The film documents the sometimes maddening hurdles they faced, from Murayama’s arrests for being an “enemy alien” during World War II to the racism and sexism that Dickens faced as she attempted to practice medicine and spread the news about cervical cancer screening.

Papanicolaou’s “Pap test” was resisted by the scientific community

Papanicolaou was born in Kymi, Evia in 1883. He was the son of a doctor but began his academic career in Athens studying music and the humanities rather than medicine.

Under his father’s influence, he moved into medicine, first as an army surgeon and then by treating people suffering from leprosy near his hometown.

His inquiring mind drove him further into the sciences, and in 1910, he graduated with a PhD in Zoology from the University of Munich.

After getting married and serving in the military medical corps again in the First Balkan War, Papanikolaou emigrated to the U.S. in 1913, setting out on the hard road previously trodden by many Greek immigrants.

Forced to rely on any work available in order to support himself, he labored as a salesman, clerk, and even a violin player in a Greek restaurant before finally establishing himself at New York University’s Pathology Department and Cornell University Medical College’s Anatomy Department.

It was in 1928 that Papanicolaou developed a technique to take samples from the cervix and examine them under a microscope.
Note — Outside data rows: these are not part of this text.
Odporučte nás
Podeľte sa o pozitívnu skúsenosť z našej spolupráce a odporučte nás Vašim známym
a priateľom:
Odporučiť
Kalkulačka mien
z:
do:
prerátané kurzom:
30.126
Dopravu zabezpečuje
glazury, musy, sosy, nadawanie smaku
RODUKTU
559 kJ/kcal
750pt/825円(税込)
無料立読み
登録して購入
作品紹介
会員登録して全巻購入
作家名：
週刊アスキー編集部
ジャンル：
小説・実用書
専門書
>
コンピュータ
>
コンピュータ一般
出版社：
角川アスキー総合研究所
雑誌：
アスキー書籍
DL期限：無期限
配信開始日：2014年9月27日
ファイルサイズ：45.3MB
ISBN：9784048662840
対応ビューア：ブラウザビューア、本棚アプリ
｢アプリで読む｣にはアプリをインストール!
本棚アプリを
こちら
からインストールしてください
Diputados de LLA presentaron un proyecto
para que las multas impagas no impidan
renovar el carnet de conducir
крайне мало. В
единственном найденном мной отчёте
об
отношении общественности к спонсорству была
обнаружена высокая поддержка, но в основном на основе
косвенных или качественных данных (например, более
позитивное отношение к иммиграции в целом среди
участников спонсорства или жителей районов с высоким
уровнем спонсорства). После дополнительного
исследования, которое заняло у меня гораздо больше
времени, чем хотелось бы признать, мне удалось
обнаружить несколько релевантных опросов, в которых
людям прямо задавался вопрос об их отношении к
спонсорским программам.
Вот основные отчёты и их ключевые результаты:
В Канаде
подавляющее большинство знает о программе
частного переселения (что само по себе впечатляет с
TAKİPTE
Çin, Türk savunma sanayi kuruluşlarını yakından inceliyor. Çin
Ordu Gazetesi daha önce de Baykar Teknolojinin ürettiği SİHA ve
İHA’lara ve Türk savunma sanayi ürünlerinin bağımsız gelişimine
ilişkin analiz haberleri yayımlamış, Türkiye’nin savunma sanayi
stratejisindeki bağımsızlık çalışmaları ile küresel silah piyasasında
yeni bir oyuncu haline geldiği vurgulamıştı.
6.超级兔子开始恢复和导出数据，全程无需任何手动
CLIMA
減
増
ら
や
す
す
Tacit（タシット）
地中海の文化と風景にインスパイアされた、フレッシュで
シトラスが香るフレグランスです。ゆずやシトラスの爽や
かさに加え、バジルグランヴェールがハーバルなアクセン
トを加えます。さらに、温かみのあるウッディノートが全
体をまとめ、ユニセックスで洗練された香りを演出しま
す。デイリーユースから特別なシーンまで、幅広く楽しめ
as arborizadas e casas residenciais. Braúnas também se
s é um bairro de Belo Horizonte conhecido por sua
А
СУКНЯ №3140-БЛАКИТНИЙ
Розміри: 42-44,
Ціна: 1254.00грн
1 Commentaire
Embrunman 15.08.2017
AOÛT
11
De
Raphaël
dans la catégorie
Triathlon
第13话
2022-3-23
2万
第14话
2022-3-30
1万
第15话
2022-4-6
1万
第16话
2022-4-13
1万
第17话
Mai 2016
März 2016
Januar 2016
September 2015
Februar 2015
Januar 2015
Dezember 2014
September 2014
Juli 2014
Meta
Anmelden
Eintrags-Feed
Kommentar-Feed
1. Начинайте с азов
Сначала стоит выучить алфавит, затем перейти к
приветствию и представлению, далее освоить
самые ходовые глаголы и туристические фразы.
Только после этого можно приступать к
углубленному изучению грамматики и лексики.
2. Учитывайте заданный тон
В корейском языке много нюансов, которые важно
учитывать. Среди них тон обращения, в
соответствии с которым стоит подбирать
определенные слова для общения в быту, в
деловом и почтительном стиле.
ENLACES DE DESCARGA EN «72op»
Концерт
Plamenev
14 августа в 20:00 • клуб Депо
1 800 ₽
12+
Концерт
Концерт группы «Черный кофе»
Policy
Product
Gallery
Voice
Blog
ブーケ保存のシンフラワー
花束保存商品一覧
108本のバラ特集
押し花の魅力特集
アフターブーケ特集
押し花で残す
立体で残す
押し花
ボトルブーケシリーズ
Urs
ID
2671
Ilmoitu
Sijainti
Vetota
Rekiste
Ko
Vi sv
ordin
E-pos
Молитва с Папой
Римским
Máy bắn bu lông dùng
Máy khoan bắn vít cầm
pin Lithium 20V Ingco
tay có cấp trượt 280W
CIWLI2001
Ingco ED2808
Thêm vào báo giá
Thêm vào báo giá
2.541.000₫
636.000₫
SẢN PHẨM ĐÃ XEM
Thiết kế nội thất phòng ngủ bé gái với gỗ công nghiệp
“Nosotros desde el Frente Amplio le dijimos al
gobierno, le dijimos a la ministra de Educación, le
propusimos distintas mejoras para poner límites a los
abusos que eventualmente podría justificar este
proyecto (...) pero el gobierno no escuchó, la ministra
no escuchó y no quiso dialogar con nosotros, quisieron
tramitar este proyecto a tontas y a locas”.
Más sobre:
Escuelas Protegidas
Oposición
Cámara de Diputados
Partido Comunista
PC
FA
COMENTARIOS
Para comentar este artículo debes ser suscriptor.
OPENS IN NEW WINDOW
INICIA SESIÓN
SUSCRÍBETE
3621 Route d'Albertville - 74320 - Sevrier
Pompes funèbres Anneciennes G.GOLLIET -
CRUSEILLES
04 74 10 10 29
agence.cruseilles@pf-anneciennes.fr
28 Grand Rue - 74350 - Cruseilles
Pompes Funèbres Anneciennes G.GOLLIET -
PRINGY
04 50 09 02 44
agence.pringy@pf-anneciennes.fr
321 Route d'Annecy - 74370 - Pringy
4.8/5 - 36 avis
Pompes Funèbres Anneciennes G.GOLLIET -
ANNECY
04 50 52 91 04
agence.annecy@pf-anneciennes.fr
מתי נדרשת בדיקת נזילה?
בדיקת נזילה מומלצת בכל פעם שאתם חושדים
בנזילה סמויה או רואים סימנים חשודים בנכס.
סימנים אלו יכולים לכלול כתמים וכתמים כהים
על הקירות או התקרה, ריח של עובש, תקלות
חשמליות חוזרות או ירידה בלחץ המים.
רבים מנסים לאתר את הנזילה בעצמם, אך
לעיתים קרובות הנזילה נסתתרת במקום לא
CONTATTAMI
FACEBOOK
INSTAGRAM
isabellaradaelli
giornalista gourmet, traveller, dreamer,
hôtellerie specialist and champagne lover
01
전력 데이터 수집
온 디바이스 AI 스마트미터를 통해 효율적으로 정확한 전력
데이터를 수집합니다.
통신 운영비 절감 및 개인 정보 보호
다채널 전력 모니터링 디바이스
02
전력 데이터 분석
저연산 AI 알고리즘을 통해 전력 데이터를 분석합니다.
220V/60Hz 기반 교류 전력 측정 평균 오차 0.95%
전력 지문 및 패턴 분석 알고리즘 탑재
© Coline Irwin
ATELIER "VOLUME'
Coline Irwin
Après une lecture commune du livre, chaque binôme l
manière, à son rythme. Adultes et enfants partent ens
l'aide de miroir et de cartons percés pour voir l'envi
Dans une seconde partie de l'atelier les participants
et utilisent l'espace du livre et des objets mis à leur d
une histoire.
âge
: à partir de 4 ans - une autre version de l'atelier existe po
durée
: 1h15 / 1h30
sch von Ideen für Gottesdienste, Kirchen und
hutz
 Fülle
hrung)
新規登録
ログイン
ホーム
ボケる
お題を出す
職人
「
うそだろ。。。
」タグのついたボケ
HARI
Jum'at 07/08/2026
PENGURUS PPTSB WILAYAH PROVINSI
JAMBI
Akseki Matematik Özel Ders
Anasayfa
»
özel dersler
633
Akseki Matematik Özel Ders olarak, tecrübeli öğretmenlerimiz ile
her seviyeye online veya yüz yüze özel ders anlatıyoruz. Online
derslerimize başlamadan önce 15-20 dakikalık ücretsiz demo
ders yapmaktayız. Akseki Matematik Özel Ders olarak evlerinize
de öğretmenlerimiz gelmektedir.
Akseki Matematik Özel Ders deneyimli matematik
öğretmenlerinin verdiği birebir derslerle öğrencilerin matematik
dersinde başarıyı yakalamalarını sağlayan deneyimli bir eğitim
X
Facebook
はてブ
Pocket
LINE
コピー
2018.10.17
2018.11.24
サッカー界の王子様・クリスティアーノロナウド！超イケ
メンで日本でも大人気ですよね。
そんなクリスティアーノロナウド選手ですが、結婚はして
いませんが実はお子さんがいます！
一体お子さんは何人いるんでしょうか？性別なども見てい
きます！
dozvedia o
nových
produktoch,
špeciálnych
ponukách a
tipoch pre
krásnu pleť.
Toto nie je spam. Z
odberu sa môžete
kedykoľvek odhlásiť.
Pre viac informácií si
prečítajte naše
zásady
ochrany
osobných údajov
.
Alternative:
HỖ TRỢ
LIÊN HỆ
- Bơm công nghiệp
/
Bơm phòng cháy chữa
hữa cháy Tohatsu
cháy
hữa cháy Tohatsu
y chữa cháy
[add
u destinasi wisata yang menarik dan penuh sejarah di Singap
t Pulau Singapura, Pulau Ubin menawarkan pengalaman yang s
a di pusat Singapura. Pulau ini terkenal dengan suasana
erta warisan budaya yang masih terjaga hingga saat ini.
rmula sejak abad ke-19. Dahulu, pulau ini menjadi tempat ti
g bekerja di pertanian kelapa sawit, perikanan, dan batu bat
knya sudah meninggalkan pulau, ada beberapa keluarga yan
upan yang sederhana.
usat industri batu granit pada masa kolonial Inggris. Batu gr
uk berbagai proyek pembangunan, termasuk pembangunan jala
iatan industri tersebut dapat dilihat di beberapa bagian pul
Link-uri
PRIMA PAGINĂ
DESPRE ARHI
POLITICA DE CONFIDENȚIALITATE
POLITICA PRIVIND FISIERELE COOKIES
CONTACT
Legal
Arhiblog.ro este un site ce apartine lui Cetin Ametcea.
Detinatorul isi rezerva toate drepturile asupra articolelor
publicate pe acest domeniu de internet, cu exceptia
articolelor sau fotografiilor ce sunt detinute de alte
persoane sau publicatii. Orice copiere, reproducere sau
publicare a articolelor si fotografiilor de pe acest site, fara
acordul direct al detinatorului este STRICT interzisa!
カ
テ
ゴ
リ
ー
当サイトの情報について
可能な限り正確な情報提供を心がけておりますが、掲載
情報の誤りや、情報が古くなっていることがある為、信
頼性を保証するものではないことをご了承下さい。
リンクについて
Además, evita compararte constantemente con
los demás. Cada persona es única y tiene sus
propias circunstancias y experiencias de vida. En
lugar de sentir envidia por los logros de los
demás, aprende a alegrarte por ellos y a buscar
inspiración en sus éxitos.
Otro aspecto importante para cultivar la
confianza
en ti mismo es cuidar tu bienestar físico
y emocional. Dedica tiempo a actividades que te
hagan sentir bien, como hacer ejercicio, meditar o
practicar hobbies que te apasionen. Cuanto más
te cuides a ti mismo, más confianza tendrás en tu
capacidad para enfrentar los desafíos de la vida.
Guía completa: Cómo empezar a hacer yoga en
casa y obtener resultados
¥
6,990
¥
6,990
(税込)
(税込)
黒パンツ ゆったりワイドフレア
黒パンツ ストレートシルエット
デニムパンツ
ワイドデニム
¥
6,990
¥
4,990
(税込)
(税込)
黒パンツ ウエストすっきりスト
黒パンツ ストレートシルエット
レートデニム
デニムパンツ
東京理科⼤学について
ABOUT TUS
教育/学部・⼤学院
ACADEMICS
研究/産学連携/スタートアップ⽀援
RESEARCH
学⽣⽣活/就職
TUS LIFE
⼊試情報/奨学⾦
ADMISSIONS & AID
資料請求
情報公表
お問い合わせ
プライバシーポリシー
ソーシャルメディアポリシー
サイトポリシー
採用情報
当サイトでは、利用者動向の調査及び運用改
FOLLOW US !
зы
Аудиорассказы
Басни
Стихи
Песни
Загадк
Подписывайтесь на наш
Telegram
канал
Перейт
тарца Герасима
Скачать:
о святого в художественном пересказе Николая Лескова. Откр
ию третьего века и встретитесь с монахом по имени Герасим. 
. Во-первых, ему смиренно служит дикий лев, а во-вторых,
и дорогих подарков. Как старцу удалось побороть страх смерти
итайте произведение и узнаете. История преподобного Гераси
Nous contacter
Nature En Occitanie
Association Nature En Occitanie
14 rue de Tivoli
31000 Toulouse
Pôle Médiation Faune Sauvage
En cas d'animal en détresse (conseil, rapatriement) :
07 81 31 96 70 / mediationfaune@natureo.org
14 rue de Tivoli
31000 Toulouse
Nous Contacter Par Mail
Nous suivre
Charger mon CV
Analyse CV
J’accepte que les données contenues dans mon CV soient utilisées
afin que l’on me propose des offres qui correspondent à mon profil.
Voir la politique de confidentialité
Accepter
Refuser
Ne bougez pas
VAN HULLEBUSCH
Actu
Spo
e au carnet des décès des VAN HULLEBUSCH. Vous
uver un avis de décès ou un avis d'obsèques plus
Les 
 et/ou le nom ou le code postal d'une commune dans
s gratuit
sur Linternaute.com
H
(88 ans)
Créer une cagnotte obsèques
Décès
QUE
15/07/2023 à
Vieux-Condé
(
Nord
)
That technique is now known as the
Pap smear or Pap test.

However, due to resistance from the scientific establishment of the day, it was not until a 1943 paper written with gynecologist Herbert Traut was published that Papanicolaou’s findings gained wider acceptance.

His work later developed into the fully-fledged discipline of cytopathology which studies disease at a cellular level.

He was the recipient of numerous awards, including the Albert Lasker Award for Clinical Medical Research from the American Public Health Association in 1950 and the Medal of Honor from the American Cancer Society in 1952.